GIVEN PROBLEM 1: In the post on breaking the habit of laziness, shorten the paragraph starting "My cousin is naturally very smart" into a brief list that keeps its main facts.
GIVEN PROBLEM 2: Copy the post's wording from "My cousin and" up to and including "we want to be.".

EXTRACT:
Breaking habit of laziness to get what we want
January 10, 2011 12:09 PM   Subscribe

My cousin and I want to be better at managing time and focusing on things we want to do. But we have some unhelpful emotional obstacles that are in the way of being who we want to be.

She is a college student studying for the MCATs who gets lonely at the idea of designating x hours a day for studying, I am a working adult who might be relieving stress by limiting my "must do" list and not being who I want to be.

My cousin is naturally very smart, which she says has led her to not working as hard as she probably could during college (a big state U five hours from her family). She has a competitive GPA in a major she didn't have to work hard at to understand or do well at, and could spend more time concentrating on her science courses. Now that she's prepping for the MCATs, she wants to do it right and wants very badly to not get sidetracked by the loneliness of studying.

We talked at length about this, and I honestly can say I had a similar problem when I was a student (which probably led to me pursuing a less rigorous career path) and have a similar problem as an adult. I want to be serious about learning various things that are interesting to me that I regret not having seriously pursued because I know it would be fun if I gave it an honest try, but no matter how many time budgets I've prepared in the past, I've gleefully ignored it and decided to be lazy instead.

[Lines of data]
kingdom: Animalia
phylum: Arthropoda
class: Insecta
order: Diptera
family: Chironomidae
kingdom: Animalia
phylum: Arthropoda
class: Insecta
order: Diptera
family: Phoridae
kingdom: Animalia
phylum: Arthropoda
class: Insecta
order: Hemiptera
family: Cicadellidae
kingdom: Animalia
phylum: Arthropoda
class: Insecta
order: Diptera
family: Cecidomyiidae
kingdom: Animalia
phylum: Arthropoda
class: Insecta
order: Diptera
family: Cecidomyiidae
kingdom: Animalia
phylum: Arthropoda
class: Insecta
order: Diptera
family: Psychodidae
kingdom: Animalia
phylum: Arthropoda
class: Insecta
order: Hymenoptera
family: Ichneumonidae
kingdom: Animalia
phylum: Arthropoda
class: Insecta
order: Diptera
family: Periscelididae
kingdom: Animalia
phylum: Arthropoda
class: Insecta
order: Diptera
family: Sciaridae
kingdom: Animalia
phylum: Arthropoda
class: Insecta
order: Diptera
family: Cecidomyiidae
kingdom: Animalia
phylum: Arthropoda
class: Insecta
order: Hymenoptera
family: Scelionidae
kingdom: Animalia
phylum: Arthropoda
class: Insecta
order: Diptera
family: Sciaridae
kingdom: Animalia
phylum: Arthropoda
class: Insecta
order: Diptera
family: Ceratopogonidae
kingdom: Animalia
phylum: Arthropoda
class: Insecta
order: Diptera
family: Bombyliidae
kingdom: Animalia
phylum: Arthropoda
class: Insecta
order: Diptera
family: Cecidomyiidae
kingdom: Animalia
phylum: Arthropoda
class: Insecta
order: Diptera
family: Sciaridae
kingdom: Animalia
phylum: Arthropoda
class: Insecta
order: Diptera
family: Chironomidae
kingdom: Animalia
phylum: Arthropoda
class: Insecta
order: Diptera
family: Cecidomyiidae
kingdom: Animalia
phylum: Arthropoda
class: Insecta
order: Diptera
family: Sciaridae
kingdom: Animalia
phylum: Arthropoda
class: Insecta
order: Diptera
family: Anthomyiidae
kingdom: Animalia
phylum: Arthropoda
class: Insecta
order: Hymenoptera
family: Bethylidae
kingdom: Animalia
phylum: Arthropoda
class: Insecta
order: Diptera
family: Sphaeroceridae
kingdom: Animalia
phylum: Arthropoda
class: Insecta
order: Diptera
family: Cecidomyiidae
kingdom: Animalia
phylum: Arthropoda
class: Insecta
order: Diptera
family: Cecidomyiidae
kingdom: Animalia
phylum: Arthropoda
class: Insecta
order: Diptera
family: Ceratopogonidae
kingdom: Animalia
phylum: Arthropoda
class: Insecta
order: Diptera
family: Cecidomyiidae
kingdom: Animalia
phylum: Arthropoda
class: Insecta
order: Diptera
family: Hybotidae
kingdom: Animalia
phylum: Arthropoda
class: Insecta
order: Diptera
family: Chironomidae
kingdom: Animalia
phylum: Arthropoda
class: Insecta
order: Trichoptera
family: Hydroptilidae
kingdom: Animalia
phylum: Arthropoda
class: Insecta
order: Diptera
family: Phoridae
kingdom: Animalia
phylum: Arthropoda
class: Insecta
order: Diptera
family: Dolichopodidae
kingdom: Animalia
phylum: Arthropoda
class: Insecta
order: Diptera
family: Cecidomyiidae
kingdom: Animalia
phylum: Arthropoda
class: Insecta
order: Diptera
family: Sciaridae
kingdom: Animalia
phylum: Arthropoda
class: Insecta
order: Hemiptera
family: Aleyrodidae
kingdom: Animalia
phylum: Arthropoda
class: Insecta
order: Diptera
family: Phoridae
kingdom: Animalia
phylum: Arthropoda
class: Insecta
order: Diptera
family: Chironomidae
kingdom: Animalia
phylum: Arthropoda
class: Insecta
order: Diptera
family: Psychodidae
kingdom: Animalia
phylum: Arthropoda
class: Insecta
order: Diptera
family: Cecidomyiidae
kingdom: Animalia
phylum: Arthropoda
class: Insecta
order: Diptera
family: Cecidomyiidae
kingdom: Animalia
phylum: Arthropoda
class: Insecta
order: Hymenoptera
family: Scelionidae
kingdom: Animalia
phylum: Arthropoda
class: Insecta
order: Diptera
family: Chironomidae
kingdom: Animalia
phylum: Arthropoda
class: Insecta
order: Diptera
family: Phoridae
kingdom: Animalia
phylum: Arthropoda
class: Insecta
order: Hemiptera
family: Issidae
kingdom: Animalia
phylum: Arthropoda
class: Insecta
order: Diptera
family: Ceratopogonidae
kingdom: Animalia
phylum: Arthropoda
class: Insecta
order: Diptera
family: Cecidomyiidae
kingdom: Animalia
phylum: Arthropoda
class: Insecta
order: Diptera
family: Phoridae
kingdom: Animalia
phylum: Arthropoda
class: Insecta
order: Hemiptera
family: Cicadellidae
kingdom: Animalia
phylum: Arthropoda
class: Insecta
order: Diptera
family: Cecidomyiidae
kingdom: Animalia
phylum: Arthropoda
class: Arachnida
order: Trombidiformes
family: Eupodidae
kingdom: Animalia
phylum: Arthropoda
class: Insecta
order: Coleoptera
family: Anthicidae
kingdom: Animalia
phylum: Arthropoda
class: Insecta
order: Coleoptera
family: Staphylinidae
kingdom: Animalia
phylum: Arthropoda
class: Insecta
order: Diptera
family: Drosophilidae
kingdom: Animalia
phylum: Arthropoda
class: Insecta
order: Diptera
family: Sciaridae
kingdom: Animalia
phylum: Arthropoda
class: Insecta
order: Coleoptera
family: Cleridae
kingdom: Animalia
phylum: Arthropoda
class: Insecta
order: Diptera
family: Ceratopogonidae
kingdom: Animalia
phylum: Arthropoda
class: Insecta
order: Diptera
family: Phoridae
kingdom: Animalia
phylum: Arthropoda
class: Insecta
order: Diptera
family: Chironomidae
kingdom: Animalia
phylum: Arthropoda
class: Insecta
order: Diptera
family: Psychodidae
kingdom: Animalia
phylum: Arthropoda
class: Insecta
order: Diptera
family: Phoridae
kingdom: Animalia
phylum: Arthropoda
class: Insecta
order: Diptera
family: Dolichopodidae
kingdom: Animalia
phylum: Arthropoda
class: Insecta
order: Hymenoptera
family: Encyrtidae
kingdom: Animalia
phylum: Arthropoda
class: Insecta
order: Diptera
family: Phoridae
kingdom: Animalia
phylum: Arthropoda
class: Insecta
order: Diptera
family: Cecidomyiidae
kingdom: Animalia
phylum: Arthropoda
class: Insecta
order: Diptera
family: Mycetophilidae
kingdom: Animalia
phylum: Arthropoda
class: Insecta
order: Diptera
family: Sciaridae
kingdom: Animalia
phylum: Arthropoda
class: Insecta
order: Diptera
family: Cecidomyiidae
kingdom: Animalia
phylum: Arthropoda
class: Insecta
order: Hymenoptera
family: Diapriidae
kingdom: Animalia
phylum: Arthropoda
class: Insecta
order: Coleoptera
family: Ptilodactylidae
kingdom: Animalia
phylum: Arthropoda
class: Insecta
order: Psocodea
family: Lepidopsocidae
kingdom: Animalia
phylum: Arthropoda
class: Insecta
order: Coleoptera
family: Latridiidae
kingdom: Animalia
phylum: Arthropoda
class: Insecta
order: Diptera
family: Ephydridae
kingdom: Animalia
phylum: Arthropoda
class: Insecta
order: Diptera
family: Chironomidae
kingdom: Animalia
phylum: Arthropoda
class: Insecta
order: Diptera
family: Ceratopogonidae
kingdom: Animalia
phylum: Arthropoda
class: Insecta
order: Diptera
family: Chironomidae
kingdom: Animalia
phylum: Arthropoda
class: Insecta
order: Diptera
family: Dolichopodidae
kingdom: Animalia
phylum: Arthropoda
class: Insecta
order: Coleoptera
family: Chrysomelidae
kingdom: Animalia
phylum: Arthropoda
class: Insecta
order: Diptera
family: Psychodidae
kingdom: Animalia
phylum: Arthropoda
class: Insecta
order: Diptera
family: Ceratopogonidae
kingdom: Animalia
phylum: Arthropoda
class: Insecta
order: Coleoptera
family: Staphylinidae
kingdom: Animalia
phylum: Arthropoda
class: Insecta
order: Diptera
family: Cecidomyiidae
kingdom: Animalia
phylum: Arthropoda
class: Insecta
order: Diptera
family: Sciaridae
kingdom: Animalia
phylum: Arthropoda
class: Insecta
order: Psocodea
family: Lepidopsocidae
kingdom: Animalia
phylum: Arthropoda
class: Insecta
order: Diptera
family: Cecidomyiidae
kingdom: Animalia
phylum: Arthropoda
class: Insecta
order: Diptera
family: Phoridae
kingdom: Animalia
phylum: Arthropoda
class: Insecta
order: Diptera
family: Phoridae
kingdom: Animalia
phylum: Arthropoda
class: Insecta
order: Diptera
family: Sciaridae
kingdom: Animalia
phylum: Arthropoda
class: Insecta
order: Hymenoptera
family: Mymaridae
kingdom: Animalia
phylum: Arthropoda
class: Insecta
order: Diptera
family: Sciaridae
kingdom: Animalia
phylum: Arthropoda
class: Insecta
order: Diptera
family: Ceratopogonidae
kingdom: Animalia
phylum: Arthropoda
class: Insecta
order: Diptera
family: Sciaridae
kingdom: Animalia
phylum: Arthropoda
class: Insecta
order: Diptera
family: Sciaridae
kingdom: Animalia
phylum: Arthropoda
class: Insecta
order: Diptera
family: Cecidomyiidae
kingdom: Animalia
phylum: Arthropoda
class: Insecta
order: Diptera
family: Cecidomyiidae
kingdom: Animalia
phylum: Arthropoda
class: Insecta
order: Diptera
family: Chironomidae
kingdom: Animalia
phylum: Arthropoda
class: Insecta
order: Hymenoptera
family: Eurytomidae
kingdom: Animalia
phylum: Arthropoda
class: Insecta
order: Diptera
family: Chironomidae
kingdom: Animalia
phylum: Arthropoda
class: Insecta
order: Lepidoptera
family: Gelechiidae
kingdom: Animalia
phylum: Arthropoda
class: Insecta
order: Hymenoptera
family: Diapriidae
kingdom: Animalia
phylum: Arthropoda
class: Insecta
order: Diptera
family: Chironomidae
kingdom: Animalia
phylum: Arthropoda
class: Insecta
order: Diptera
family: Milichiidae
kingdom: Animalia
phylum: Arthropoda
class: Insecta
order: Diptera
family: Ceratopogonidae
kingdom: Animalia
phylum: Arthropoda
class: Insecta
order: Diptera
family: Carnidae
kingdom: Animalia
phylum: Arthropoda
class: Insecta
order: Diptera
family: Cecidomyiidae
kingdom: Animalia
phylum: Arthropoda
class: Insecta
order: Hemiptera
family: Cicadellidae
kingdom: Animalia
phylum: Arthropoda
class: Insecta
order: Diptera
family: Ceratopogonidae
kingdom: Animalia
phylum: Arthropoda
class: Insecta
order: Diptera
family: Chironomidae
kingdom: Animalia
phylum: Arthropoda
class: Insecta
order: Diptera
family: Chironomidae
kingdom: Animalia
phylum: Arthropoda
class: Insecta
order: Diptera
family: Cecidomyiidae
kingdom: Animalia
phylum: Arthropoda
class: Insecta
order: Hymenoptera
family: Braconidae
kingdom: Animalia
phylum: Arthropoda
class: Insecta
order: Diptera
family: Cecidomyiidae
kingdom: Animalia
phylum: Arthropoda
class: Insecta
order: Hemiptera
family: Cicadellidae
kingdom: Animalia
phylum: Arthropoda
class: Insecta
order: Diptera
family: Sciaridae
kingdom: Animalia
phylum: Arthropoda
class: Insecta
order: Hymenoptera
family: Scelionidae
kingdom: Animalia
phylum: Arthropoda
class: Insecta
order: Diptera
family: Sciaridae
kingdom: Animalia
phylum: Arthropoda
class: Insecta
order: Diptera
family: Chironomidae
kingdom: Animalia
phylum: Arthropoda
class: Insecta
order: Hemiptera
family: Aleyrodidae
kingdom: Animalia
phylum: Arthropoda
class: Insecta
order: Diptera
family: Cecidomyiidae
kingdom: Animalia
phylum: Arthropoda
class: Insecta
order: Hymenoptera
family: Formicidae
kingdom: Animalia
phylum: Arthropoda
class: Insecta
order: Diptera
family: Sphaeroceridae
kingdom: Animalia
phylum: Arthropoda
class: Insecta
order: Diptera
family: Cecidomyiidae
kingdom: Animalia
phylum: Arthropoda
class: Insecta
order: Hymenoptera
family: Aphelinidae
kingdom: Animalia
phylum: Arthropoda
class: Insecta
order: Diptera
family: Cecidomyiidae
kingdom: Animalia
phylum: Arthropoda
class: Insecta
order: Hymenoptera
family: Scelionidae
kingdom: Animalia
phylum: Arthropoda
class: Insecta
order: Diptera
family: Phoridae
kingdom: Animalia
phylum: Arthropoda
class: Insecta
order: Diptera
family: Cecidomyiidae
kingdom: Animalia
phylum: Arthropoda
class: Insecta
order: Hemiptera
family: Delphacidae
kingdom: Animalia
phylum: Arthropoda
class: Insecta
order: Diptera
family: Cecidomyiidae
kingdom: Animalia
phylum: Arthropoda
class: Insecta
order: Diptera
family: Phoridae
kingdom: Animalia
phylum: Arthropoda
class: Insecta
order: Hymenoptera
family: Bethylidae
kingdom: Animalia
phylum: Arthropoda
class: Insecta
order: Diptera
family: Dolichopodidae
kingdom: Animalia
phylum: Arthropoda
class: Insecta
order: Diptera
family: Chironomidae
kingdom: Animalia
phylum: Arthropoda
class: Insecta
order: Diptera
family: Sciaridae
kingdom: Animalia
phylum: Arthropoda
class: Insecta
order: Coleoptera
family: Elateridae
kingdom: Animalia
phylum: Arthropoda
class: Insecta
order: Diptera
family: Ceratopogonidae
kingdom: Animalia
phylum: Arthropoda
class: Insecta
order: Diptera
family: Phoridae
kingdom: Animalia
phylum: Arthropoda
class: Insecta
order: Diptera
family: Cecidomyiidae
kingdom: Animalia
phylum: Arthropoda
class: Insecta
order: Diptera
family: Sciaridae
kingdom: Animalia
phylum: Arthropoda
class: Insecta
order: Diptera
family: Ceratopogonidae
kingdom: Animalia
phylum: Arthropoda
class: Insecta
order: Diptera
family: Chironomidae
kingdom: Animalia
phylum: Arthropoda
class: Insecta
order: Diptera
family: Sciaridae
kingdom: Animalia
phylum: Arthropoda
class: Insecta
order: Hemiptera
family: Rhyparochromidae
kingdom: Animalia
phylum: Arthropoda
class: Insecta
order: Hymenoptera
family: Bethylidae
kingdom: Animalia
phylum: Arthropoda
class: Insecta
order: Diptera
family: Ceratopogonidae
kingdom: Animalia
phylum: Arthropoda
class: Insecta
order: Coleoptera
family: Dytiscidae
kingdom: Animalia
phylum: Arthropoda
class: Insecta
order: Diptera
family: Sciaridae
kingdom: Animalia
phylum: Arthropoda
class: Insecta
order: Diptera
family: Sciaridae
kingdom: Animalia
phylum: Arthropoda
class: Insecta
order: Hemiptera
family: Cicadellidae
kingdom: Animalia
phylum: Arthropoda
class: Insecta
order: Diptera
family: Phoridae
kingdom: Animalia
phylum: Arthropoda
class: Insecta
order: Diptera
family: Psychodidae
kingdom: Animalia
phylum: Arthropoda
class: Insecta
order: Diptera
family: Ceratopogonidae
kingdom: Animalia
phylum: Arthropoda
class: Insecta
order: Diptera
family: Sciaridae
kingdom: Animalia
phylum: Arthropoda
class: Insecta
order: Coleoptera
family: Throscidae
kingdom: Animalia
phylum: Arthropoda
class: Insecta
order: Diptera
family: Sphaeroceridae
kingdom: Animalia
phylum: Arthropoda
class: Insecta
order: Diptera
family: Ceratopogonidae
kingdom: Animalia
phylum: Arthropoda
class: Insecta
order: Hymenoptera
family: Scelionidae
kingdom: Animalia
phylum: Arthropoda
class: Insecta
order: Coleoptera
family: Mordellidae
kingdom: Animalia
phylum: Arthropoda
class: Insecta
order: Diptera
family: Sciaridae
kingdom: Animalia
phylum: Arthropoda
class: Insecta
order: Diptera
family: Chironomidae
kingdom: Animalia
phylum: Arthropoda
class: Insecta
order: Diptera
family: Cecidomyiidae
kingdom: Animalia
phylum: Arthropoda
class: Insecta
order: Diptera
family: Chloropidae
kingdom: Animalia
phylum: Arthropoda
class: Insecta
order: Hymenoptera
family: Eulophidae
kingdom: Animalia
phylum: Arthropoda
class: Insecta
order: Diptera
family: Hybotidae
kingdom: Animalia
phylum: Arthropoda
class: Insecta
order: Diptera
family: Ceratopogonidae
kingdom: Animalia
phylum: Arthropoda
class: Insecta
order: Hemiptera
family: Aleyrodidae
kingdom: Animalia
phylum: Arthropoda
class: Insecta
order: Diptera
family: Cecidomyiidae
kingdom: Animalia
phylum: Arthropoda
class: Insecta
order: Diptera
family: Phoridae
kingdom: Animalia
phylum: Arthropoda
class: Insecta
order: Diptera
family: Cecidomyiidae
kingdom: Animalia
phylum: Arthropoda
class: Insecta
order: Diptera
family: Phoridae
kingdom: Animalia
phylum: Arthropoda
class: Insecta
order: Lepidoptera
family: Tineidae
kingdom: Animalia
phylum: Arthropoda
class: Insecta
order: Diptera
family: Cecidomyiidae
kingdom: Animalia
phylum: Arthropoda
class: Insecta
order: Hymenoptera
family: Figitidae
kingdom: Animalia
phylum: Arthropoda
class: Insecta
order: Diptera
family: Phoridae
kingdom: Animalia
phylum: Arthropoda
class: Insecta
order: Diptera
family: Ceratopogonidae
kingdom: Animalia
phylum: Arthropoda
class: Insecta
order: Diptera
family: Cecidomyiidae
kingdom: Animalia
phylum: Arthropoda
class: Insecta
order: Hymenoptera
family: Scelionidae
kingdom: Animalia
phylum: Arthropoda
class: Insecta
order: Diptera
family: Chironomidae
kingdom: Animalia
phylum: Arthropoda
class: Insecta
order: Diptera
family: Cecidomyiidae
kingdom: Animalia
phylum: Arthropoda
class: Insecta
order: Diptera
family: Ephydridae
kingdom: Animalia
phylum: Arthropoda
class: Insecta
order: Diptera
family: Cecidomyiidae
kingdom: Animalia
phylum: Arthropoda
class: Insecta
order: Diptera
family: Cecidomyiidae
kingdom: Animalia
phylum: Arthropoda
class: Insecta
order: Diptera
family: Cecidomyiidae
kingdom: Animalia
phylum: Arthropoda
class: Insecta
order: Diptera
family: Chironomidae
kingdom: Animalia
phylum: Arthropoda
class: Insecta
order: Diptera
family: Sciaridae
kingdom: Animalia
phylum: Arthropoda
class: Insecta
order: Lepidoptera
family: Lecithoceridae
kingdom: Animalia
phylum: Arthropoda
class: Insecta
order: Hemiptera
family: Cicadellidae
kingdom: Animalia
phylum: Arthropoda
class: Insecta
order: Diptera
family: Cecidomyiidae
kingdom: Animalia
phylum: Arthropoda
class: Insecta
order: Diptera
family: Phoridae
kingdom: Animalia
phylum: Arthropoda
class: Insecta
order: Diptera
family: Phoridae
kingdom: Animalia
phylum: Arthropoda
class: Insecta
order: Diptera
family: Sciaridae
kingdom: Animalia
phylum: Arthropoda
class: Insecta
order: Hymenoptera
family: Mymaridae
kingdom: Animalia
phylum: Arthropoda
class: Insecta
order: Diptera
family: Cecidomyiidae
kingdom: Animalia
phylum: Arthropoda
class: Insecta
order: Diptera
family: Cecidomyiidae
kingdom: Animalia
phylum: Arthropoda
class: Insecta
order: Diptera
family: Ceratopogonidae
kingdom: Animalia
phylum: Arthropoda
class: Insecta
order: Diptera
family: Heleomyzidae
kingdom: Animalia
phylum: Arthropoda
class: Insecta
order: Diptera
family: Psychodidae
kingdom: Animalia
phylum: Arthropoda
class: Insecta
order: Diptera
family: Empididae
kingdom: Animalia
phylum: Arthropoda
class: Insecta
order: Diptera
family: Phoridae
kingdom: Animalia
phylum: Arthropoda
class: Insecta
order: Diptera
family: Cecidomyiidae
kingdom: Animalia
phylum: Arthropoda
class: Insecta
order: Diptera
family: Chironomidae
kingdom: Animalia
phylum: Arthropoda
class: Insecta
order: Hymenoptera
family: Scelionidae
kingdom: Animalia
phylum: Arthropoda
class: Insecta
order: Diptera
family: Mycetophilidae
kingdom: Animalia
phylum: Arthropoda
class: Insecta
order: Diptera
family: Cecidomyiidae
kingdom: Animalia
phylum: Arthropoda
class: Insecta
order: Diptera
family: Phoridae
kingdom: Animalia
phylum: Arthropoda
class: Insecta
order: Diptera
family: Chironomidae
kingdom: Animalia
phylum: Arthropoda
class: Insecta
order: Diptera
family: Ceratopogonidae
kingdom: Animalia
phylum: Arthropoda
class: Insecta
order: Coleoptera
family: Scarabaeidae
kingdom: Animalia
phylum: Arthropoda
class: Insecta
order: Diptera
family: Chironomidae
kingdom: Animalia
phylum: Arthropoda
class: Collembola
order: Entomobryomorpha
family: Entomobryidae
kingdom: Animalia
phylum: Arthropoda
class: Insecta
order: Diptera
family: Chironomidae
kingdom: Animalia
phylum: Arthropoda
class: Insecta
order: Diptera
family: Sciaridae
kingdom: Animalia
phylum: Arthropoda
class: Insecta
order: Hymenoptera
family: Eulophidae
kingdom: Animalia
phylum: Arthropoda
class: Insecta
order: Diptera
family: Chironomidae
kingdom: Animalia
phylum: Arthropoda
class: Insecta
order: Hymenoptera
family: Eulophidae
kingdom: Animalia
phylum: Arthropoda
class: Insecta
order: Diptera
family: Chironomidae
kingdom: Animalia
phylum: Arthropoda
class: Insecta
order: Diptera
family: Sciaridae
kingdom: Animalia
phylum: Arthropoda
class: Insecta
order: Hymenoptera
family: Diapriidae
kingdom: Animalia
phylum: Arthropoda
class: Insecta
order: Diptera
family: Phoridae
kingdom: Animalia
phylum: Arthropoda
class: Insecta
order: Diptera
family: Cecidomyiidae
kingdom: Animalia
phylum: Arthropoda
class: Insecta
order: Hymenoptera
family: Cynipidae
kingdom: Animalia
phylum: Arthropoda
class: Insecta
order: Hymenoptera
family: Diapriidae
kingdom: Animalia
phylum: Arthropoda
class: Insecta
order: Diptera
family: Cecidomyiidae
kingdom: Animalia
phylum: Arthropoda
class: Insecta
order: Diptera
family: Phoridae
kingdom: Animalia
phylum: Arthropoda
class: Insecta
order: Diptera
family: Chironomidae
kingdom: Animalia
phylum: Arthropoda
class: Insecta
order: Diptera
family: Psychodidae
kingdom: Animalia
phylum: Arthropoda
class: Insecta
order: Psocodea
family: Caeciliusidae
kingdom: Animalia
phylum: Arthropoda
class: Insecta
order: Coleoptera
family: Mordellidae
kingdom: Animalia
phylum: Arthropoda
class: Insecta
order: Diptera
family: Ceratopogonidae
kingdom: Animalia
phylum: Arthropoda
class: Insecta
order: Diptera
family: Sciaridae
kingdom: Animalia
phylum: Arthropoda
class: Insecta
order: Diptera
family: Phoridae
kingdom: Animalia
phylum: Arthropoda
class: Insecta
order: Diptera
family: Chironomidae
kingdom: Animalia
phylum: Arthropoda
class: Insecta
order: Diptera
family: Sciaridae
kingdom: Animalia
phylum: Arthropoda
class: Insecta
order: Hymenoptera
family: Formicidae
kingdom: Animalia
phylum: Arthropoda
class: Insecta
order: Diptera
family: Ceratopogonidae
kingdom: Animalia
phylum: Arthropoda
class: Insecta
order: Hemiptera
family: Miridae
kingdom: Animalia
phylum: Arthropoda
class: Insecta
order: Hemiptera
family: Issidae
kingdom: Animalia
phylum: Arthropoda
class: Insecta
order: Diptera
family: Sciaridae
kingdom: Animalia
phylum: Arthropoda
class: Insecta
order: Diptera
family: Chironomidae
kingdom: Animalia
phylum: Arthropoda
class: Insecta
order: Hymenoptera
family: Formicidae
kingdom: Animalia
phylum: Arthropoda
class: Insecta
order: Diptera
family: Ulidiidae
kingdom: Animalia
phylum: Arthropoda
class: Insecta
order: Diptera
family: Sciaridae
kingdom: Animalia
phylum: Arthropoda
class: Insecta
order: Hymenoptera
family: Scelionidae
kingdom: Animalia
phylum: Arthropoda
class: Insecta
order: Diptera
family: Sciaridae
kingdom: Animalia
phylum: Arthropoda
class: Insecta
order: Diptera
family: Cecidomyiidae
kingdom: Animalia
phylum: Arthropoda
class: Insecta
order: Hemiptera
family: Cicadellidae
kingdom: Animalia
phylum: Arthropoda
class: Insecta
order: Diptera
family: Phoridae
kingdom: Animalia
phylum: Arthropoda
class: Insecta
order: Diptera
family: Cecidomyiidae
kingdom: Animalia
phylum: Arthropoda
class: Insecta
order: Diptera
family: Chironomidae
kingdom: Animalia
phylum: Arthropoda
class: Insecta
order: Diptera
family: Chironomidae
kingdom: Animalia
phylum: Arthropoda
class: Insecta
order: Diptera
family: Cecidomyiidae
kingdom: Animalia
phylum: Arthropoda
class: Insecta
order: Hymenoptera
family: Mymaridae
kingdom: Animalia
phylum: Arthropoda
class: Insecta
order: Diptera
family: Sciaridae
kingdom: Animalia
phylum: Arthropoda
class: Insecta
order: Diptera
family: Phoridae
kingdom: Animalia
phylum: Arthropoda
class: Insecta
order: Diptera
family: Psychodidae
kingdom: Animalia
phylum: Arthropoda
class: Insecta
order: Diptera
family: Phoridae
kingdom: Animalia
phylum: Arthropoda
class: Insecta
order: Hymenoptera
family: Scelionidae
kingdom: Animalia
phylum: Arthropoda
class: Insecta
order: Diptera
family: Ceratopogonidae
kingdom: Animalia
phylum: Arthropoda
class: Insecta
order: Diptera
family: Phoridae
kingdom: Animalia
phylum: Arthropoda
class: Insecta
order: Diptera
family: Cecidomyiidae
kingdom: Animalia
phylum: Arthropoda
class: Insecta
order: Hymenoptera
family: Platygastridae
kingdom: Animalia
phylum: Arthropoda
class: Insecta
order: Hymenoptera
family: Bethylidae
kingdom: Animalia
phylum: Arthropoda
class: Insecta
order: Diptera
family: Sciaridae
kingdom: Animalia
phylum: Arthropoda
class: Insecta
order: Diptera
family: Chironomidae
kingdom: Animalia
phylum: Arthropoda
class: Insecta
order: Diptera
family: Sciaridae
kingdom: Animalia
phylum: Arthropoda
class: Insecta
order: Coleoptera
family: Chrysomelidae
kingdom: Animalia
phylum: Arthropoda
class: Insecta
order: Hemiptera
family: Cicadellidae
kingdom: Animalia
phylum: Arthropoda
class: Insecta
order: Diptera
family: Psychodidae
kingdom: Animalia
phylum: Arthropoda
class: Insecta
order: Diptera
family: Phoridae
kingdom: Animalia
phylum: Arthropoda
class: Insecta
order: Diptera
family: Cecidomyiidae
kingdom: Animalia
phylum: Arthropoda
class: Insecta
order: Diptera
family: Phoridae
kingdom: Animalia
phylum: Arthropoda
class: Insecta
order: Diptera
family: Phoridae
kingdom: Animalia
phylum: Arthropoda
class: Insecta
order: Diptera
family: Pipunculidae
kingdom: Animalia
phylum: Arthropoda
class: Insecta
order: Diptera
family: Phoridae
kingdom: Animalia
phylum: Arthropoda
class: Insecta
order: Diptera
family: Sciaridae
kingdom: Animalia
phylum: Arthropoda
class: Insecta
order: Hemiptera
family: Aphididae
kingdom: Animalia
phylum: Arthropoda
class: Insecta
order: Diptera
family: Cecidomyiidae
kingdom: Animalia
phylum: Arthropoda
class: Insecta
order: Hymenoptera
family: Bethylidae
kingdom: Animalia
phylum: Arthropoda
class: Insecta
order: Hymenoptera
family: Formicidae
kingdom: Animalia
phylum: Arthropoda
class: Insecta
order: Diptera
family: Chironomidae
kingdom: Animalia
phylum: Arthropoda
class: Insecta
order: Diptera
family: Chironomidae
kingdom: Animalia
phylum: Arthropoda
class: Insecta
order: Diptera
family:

CORRECT OUTPUT 1:
- The cousin is naturally very smart. She says this has led her to not work as hard as she probably could during college, at a big state university five hours from her family.
- She has a competitive GPA in a major she didn't have to work hard at, and she could spend more time on her science courses.
- Now that she's prepping for the MCATs, she wants to do it right and very badly wants to avoid getting sidetracked by the loneliness of studying.

CORRECT OUTPUT 2:
My cousin and I want to be better at managing time and focusing on things we want to do. But we have some unhelpful emotional obstacles that are in the way of being who we want to be.